When asked about his approach to drawing in a 1984 interview, Beuys explained:
There are a lot of things which I call drawings, nevertheless they are mostly – what is the term? It’s not a line, it is a surface, it’s a full surface, or at least big complexes of this stuff. I call all those things drawings because I do not have such a specialized understanding of a drawing, that a drawing mostly exists of line or scribbling or making shadowy effects with the pencil.
(Quoted in Rose 1993, p.22.)
This description illuminates the artist’s expansive and experimental approach to undertaking work on paper: it is not the rendering of skilful graphic techniques that interests him, but rather the overall accumulation of data and surface qualities. All of the numbers in this drawing have been scored out, to suggest a process of counting down or cancellation, even though it is unclear what these numbers refer to. The numbers get bigger in size as they increase in value. On the fat-coated section of the paper the numbers start with 4 and finish with 74. The list is then started again in the top left corner of the sheet, starting with number 75, then 78, then 84, to finish with 322 just below the mid-point of the paper. Across the list the gaps between the numbers are irregular. The curator Ann Temkin has considered Beuys’s habit of list-making, as seen in the methodical counting down of this work and in many other drawings:
The activity of list-making can be traced to Beuys’s early studies in natural science and would continue throughout his life. Beuys began to make work lists in quantity at the time of his interest in Fluxus, when he painted over such lists with images or several brown crosses … Lists, as tools for organizing one’s world, tap into the thought patterns fundamental to daily existence … In their reordering of typical classifications, Beuys’s early lists already anticipate his work of the 1960s, which would address the heart of Western assumptions about order and disorder, sameness and otherness.
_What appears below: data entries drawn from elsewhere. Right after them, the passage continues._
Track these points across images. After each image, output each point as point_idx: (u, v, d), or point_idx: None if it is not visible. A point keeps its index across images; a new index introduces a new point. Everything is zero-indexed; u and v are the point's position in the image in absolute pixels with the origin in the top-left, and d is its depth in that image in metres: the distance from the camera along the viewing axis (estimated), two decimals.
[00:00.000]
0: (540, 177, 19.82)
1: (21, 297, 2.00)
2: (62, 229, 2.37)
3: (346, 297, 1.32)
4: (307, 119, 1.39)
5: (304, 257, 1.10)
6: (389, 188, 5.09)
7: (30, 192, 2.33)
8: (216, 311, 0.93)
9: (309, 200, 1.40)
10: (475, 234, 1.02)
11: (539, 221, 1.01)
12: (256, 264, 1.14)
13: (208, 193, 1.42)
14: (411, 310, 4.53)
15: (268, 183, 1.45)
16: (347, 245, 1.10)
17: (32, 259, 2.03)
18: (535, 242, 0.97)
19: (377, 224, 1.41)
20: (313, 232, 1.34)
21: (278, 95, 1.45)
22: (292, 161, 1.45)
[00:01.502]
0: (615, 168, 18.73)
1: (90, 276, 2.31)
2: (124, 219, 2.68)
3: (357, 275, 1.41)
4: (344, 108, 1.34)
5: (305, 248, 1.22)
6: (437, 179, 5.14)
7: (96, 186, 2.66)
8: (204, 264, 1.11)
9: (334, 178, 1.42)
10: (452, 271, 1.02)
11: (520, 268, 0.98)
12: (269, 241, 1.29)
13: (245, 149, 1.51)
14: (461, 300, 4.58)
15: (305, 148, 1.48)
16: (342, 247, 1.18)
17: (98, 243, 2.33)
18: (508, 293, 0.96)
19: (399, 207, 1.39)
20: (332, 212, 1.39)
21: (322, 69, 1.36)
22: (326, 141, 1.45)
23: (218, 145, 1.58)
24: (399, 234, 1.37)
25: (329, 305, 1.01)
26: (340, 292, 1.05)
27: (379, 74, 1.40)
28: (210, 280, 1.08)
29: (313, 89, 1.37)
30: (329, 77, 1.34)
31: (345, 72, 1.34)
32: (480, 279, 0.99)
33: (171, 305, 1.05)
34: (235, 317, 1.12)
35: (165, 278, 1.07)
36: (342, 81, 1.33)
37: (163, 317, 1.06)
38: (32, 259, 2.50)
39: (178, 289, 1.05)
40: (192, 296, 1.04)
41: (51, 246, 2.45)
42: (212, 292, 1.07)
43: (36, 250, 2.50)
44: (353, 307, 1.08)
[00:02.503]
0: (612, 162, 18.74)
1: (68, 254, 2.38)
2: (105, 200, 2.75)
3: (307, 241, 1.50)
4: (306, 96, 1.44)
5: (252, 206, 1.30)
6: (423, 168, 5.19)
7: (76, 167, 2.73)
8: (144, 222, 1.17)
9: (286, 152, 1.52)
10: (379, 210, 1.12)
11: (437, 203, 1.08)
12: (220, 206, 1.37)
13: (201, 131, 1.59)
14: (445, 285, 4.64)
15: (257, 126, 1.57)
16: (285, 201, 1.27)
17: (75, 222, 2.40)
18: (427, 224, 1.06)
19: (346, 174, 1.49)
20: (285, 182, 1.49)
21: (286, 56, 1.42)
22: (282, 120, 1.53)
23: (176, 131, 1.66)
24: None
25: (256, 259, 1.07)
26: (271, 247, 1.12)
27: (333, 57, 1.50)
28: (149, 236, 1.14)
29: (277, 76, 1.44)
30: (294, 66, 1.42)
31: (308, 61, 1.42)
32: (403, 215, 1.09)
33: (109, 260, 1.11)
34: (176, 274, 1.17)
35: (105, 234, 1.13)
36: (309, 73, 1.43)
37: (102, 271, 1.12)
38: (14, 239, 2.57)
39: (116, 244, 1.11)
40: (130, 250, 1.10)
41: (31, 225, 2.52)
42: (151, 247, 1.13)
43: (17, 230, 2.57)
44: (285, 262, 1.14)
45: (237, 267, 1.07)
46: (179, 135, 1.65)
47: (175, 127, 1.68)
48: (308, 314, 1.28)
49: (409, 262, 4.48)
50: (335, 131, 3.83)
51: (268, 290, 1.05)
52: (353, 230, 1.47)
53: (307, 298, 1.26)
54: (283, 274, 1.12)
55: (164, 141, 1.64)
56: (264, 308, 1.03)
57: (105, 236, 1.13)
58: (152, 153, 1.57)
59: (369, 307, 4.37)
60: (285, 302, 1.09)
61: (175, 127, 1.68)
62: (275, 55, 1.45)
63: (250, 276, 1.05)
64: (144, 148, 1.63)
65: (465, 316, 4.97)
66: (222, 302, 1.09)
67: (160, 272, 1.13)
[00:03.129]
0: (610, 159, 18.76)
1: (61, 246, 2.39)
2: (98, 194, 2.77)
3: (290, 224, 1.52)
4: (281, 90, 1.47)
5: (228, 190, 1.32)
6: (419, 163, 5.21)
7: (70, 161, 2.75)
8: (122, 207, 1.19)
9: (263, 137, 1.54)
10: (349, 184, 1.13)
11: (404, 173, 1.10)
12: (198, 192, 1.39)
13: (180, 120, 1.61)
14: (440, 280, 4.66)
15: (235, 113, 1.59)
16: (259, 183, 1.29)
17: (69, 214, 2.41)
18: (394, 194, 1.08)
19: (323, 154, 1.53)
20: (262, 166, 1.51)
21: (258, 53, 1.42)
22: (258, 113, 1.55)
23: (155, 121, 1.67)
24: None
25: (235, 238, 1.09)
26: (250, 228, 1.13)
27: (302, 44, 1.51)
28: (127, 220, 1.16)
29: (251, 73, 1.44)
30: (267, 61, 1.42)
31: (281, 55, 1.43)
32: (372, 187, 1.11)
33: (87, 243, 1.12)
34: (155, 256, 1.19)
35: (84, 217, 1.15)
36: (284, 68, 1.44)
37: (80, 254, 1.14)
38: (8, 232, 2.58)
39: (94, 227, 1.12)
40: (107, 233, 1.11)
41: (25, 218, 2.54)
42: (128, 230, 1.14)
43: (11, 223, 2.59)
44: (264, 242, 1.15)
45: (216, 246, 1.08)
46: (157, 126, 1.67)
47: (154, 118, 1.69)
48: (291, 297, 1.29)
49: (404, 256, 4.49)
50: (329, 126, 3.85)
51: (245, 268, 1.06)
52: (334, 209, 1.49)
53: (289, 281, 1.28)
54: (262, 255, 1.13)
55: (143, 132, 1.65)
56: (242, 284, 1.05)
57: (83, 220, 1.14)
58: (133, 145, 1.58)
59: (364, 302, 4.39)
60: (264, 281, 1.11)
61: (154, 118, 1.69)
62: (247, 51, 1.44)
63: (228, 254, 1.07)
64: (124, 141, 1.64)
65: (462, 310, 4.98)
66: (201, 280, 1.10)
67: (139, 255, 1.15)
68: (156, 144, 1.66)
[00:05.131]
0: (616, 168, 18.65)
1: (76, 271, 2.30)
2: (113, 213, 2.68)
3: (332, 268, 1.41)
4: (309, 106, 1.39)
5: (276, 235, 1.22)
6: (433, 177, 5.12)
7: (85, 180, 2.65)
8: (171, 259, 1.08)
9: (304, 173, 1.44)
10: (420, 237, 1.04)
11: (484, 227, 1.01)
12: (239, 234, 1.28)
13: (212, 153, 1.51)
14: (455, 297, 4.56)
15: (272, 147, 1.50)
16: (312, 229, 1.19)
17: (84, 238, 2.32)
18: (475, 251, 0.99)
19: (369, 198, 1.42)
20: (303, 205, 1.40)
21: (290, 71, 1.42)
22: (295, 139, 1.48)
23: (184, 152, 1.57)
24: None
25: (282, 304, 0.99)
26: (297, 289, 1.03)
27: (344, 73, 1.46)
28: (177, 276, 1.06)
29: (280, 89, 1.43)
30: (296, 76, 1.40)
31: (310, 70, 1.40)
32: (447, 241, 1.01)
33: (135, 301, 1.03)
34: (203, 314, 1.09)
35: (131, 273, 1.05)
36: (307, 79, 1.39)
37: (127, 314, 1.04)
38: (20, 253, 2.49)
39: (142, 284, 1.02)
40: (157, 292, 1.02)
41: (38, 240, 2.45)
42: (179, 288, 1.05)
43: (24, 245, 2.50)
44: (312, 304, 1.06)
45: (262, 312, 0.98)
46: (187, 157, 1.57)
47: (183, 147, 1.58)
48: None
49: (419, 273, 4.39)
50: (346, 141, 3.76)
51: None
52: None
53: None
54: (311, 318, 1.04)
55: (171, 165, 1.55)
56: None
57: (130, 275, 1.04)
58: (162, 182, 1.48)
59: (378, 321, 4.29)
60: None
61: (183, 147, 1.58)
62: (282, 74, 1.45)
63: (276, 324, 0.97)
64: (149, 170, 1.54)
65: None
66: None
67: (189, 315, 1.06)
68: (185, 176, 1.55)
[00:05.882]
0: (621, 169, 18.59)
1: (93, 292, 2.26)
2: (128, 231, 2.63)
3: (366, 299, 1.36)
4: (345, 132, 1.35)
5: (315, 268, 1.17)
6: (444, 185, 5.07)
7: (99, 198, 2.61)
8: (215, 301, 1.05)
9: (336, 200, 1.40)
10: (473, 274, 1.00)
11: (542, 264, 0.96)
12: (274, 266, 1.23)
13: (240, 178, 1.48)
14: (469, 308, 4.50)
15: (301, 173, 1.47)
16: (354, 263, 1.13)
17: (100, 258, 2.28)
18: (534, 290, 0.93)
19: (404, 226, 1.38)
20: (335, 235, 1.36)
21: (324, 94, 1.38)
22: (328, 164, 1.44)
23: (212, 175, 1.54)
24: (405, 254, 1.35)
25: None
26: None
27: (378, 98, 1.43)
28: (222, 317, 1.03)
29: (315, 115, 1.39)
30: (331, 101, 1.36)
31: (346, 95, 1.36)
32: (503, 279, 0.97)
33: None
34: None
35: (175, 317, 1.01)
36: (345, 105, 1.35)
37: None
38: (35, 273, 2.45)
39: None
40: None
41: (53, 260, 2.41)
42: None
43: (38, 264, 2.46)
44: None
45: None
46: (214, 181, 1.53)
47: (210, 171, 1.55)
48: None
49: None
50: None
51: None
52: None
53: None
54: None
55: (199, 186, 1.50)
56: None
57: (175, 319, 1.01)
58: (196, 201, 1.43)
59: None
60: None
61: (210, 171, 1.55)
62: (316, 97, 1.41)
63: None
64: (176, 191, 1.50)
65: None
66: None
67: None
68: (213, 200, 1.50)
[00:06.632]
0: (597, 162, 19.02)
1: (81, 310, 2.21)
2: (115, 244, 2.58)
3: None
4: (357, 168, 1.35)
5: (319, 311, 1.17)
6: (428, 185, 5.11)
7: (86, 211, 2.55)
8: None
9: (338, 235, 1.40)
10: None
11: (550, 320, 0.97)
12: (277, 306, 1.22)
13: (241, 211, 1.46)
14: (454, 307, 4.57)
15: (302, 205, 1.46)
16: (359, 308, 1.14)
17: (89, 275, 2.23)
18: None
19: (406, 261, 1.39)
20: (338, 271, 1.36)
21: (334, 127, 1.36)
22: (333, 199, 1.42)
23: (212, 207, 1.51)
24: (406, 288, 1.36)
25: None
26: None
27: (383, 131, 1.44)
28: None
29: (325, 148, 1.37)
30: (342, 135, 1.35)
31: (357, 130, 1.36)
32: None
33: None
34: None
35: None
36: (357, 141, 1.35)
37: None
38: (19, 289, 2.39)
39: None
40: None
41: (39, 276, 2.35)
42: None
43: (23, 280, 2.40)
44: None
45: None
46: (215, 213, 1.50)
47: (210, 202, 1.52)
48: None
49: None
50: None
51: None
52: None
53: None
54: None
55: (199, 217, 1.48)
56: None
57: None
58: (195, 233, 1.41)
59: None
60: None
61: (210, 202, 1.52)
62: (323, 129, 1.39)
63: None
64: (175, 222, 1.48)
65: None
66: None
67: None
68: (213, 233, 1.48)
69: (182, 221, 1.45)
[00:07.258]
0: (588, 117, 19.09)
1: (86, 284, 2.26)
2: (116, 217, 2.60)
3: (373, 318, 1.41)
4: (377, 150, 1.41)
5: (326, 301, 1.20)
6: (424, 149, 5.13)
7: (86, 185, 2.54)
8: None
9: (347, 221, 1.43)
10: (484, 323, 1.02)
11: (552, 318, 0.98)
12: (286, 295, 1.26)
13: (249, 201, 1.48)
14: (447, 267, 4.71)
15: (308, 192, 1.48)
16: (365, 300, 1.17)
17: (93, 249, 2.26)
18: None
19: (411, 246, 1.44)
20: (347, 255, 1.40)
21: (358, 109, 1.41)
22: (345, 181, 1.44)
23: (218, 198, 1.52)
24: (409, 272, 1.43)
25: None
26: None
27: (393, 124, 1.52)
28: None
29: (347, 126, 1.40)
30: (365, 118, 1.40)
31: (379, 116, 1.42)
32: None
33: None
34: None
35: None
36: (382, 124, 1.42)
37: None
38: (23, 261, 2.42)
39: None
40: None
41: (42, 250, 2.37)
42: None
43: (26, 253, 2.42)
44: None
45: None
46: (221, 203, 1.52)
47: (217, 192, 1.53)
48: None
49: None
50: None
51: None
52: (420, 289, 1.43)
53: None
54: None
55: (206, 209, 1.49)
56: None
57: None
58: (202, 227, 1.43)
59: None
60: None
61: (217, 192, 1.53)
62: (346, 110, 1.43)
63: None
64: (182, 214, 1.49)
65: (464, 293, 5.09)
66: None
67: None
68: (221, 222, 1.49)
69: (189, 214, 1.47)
The obsession with indexing and list-making shared by all the Fluxus artists reflects similar motivations.
(Temkin and Rose 1993, pp.42, 50.)
Fluxus-Name List 1963 (Tate AR00658) is another list drawing in ARTIST ROOMS that dates from a slightly earlier period during the height of Beuys’s involvement with Fluxus. In conversation with his private secretary Heiner Bastian and the curator Jeannot Simmen in 1979, Beuys offered perhaps the most cogent articulation of his drawing practice, saying: ‘My drawings make a kind of reservoir for me, that I can get important impulses from. In other words, they’re a kind of basic source material that I can draw from again and again.’ (Quoted in Bastian and Simmen 1979, p.94.)
Further reading
Heiner Bastian and Jeannot Simmen, Joseph Beuys – Zeichnungen, Tekeningen, Drawings, exhibition catalogue, Nationalgalerie, Berlin 1979, reproduced pl.89.
Bernice Rose, ‘Thinking is Form: The Drawings of Joseph Beuys’, MoMA, no.13, Winter 1993, pp.16–23.
Ann Temkin and Bernice Rose (eds.), Thinking is Form: The Drawings of Joseph Beuys, exhibition catalogue, Philadelphia Museum of Art and The Museum of Modern Art, New York 1993.